Schriftrollen vom Toten Meer

Tempelrolle 11QTa (11Q19) im Schrein des Buches (Israel-Museum, Jerusalem)

Die Schriftrollen vom Toten Meer (englisch Dead Sea Scrolls) oder Qumran-Handschriften sind eine Gruppe von antiken jüdischen Texten, die elf Höhlen nahe der archäologischen Stätte Khirbet Qumran im Westjordanland zugeordnet werden. Von 1947 bis 1956 wurden die Höhlen entdeckt, meist von Beduinen. Die Handschriften wurden teils aus dem Antikenhandel erworben, teils bei der archäologischen Untersuchung der Höhlen gefunden. Etwa 15 Buchrollen sind noch als solche erkennbar. Der Rest, geschätzt 900 bis 1000 Rollen, ist in mehr als 15.000 Fragmente zerfallen. Die Handschriften werden aufgrund der Buchstabenformen (paläografisch) in die Zeit vom 3. Jahrhundert v. Chr. bis ins 1. Jahrhundert n. Chr. datiert. Mit der Radiokarbonmethode wurde diese Datierung in einigen Fällen überprüft und bestätigt. Die meisten Texte sind in hebräischer Sprache verfasst; fast alle sind literarisch und haben einen religiösen Inhalt. Alltagstexte wie zum Beispiel Briefe gibt es kaum.
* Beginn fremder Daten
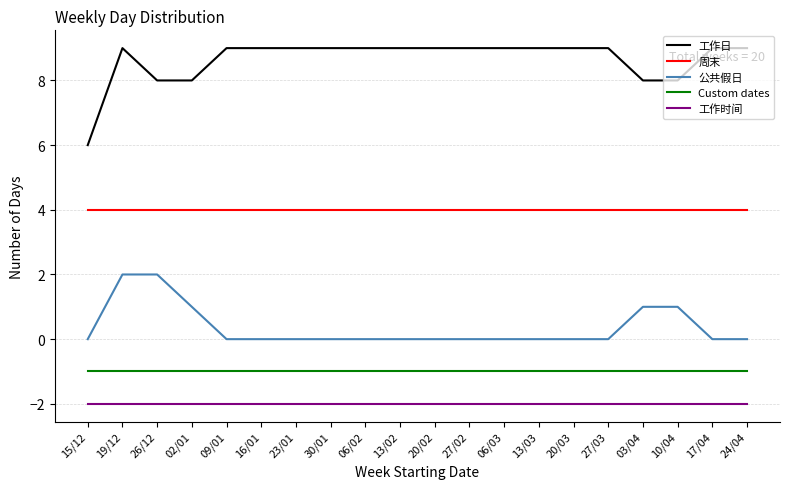

Which series has the largest range (max minus min)?

工作日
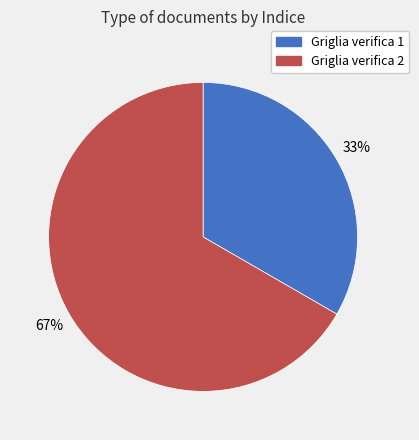

Do Griglia verifica 1 and Griglia verifica 2 together represent more than half of the pie?

Yes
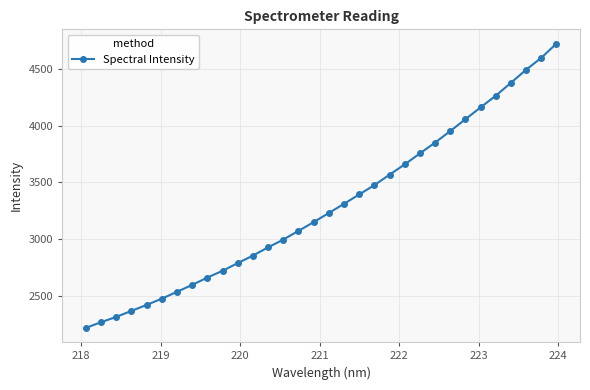

What is the value of the 26th point from the left?

4056.1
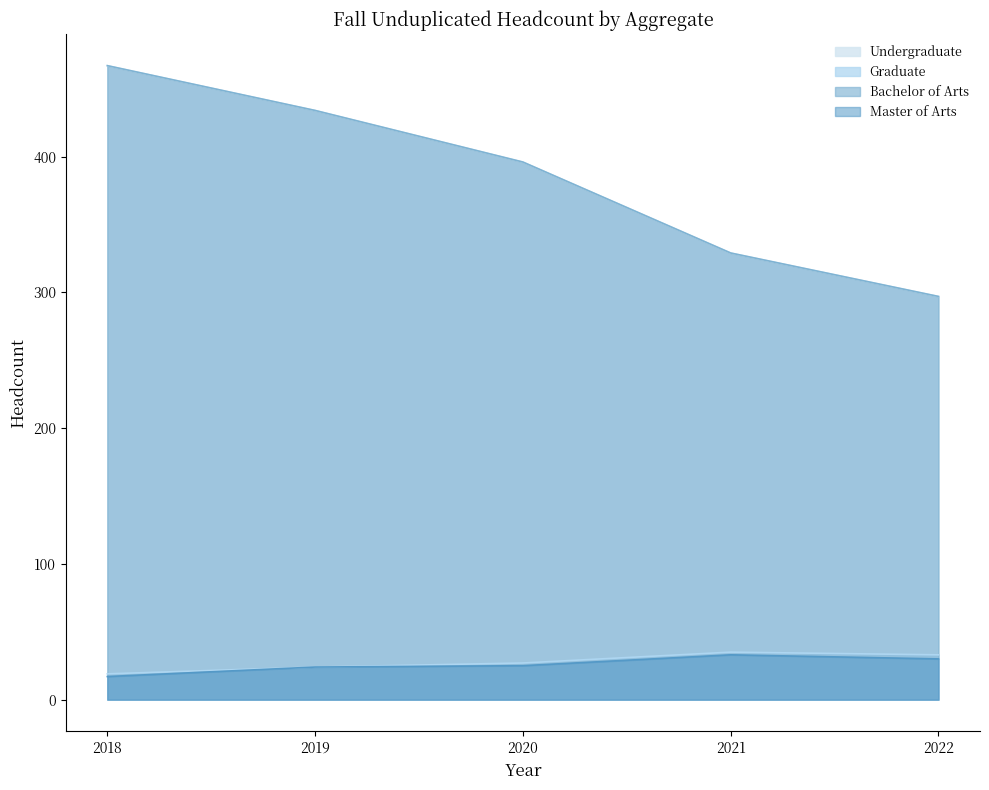

At which category is the sum across all series the highest?

2018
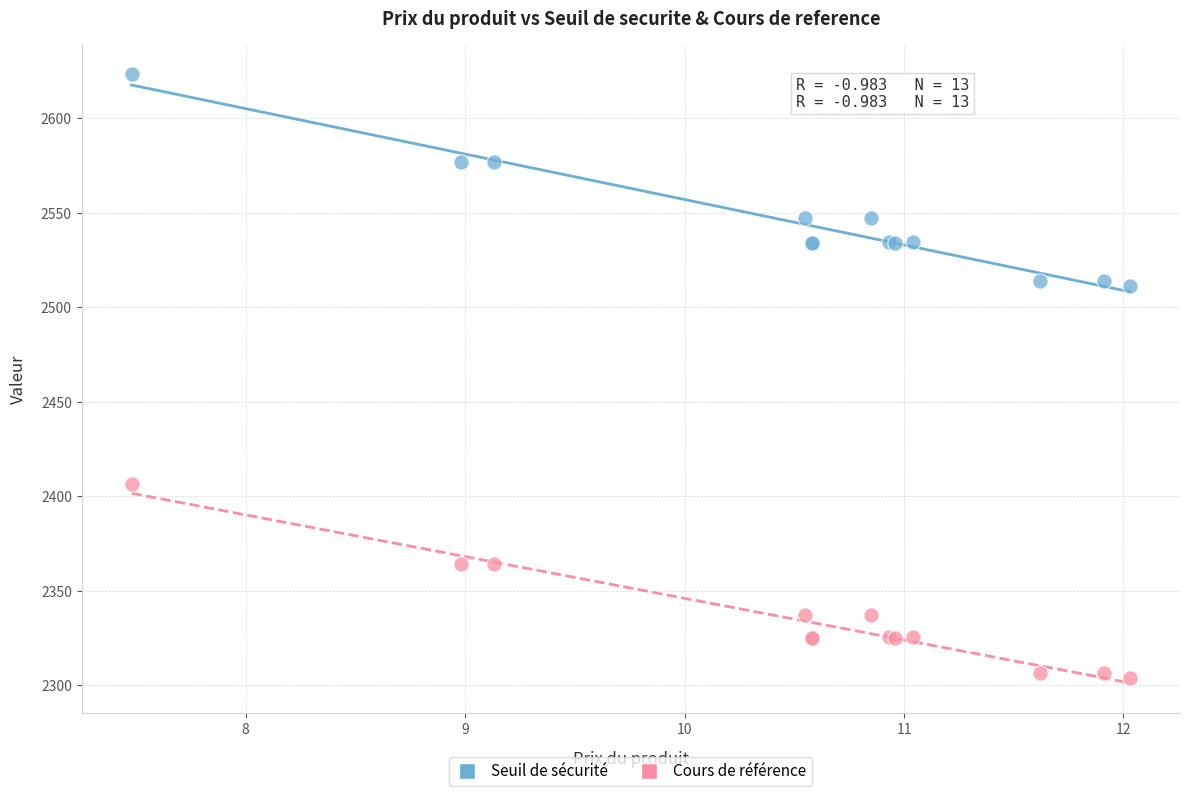

What is the X range (max minus min) for the scatter plot?

4.5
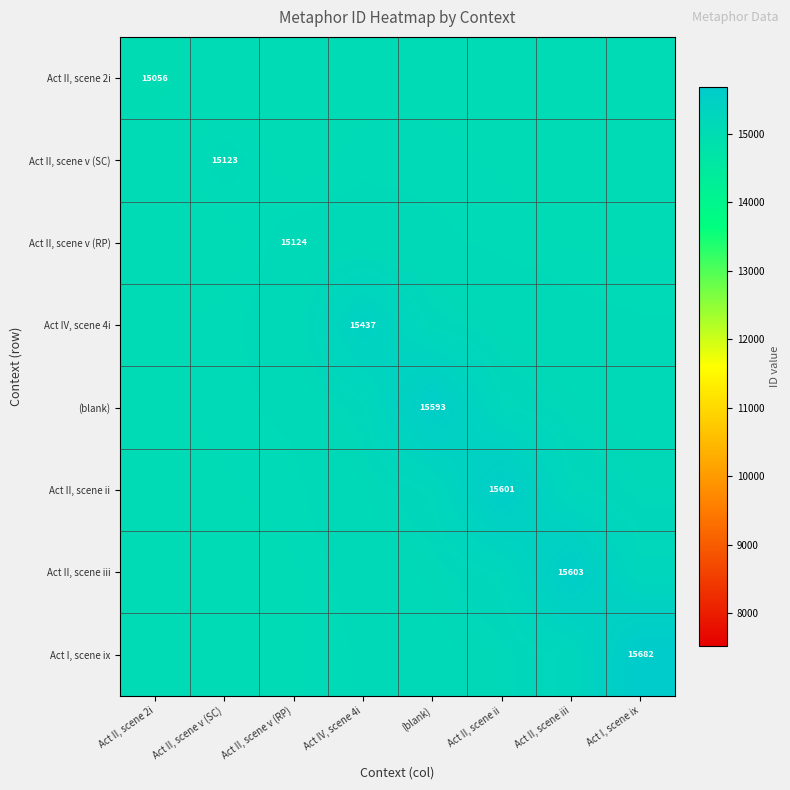

What is the sum of the Act II, scene v (RP) values at Act II, scene 2i and Act IV, scene 4i?

30193.6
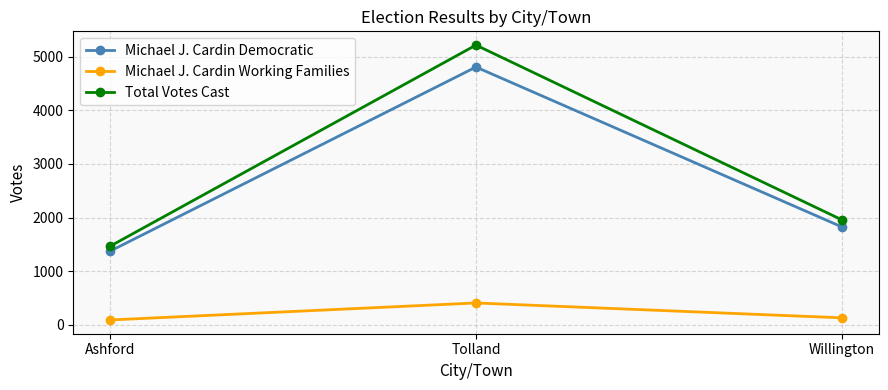

What is the value of the Michael J. Cardin Working Families point at the 1st from the left?

92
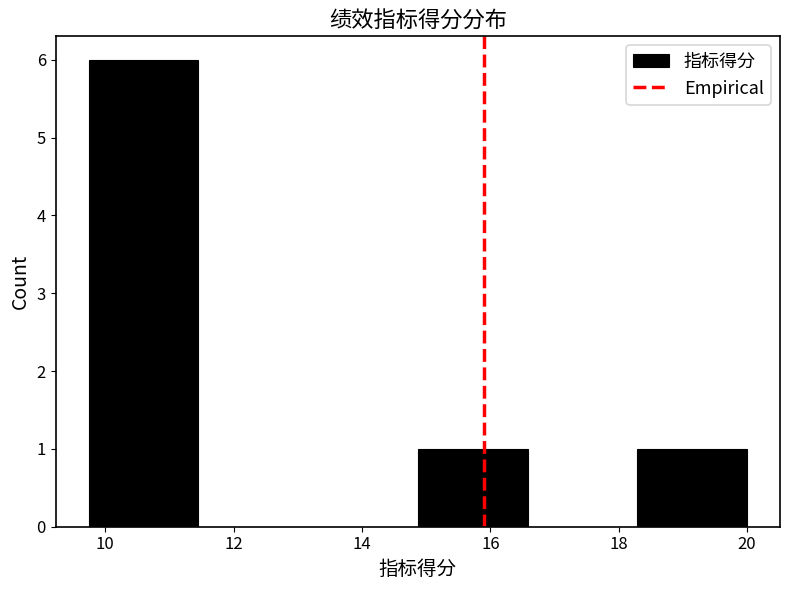

Over which range of the x-axis is the bar tallest?

9.8 to 11.4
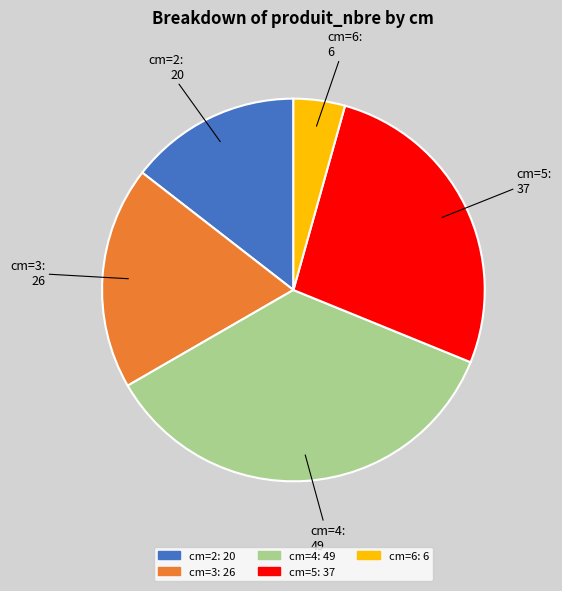

Does any single category account for the majority?

No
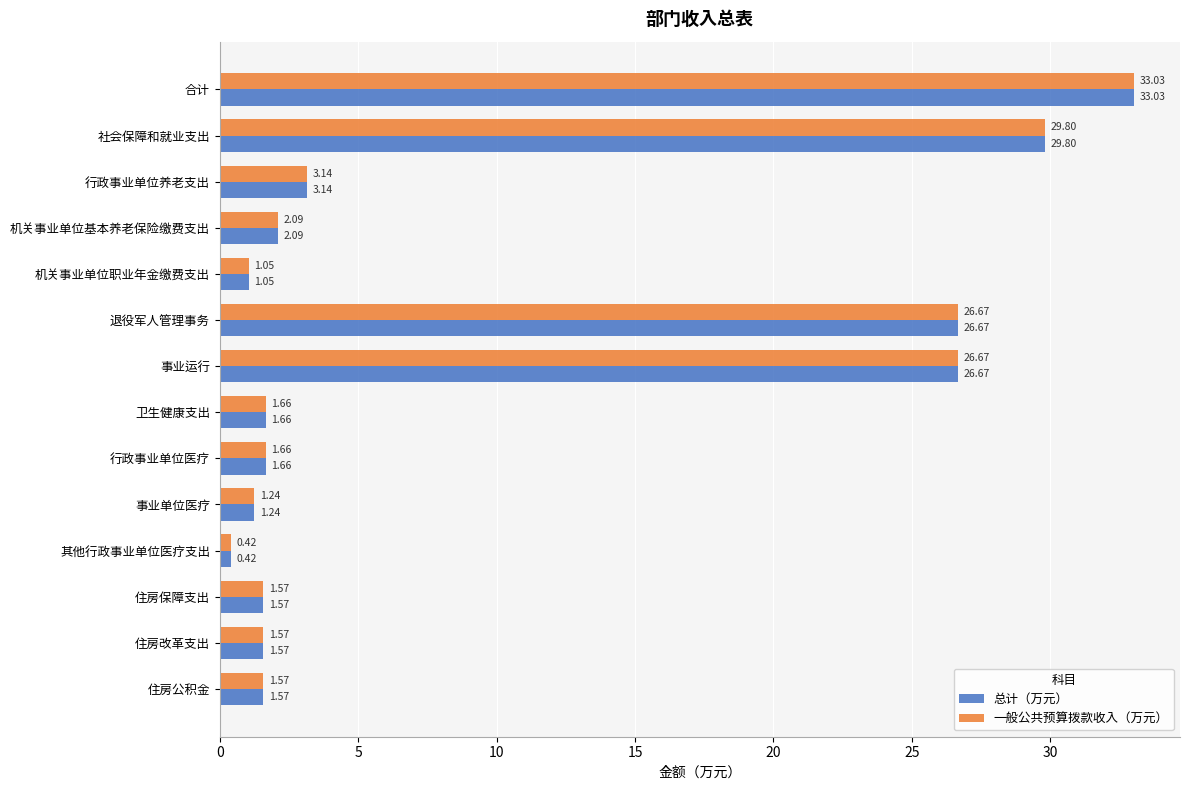

At which category is the sum across all series the highest?

合计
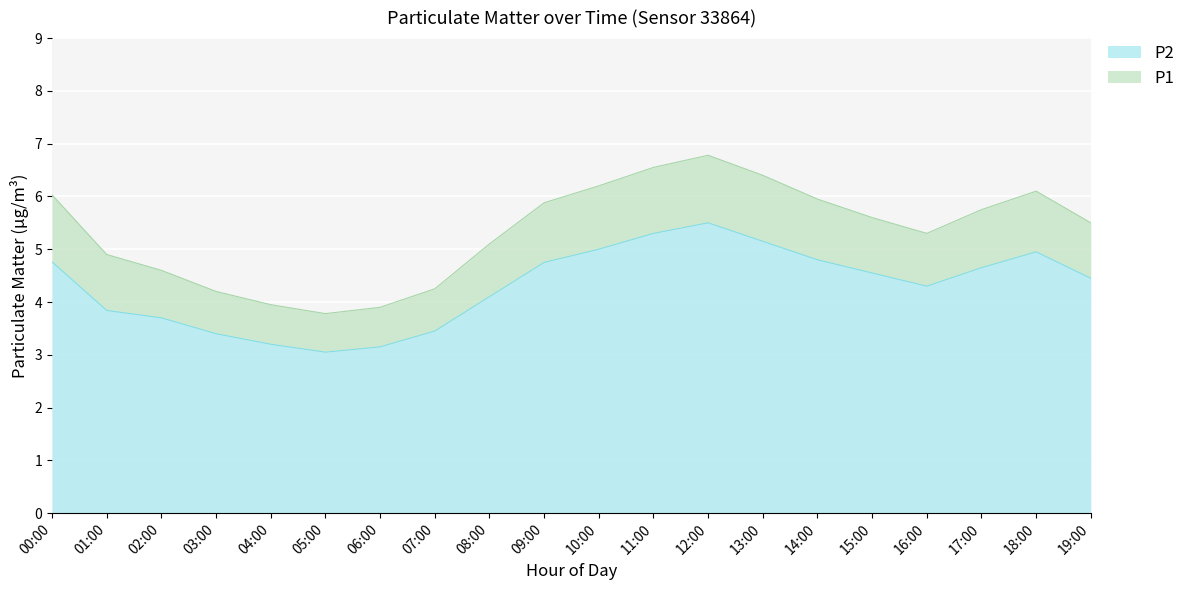

Reading right to left, list all the values displayed in this chart.

P1: 19:00=4.5	18:00=5.0	17:00=4.7	16:00=4.3	15:00=4.5	14:00=4.8	13:00=5.2	12:00=5.5	11:00=5.3	10:00=5.0	09:00=4.8	08:00=4.1	07:00=3.5	06:00=3.1	05:00=3.0	04:00=3.2	03:00=3.4	02:00=3.7	01:00=3.8	00:00=4.8
P2: 19:00=5.5	18:00=6.1	17:00=5.8	16:00=5.3	15:00=5.6	14:00=6.0	13:00=6.4	12:00=6.8	11:00=6.5	10:00=6.2	09:00=5.9	08:00=5.1	07:00=4.2	06:00=3.9	05:00=3.8	04:00=4.0	03:00=4.2	02:00=4.6	01:00=4.9	00:00=6.0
Der literarische Charakter unterscheidet die Qumranhandschriften von anderen antiken Textfunden in der Region (mit Ausnahme von Masada) und lässt sie, trotz der Vielfalt des Inhalts, für viele Fachleute als zusammengehörig erscheinen.

Für die Textgeschichte der Hebräischen Bibel (des jüdischen Tanach bzw. des christlichen Alten Testaments) sind die Schriftrollen vom Toten Meer von herausragender Bedeutung. Der später im Judentum kanonisch gewordene Masoretische Text steht einem Typ von Qumranhandschriften sehr nahe, was das Alter und die Qualität der jüdischen Schreibertradition unterstreicht. Dieser proto-masoretische Text hat aber kein Monopol. Es gibt unter den biblischen Qumranhandschriften ein gleichwertiges Nebeneinander verschiedener Texttypen.

Das hellenistische und frührömische Judäa war bis zu den Qumranfunden fast nur durch Schriften bekannt, die in einem jahrhundertelangen, meist christlich gesteuerten Auswahlprozess überliefert worden waren. Die Qumranhandschriften dagegen enthalten ein von mittelalterlichen Kopisten unzensiertes Spektrum antiker jüdischer Literatur. Im Mittelpunkt steht die Tora: Manche Qumranschriften rücken eine Haupt- oder Nebenfigur der Tora ins Zentrum. Es gibt freie Nacherzählungen von Tora-Stoffen. Andere Autoren brachten die Rechtstexte der Tora in eine neue Reihenfolge und entwickelten sie weiter.

Im Qumranschrifttum hebt sich eine Gruppe von Texten heraus, die in einer jüdischen Gemeinschaft mit besonderer Prägung verfasst worden waren. Diese Gemeinschaft nannte sich selbst Jachad und wird in der Forschung oft mit den Essenern identifiziert. Mitglieder des Jachad befolgten die Gebote der Tora mit großer Radikalität und darüber hinaus eigene Gebote, von denen man außerhalb des Jachad nichts wusste. Der Jachad lehnte den Jerusalemer Tempel ab und glaubte, dass die Liturgie in der eigenen Gruppe den Jerusalemer Opferkult ersetzen könne. Viele Verfasser waren überzeugt, in der Endzeit zu leben. Das war kompatibel mit einem Interesse an Weisheitsliteratur, die im Spektrum der Qumranschriften gut vertreten ist. Was unter den erhaltenen außerbiblischen Schriftrollen vom Toten Meer dagegen fehlt, sind historische Werke.

Personen des Urchristentums werden in den durchschnittlich 100 Jahre älteren Qumrantexten nicht genannt. Für die Judaistik eröffnen die Handschriften vom Toten Meer neue Einsichten in die Entwicklung der Halacha.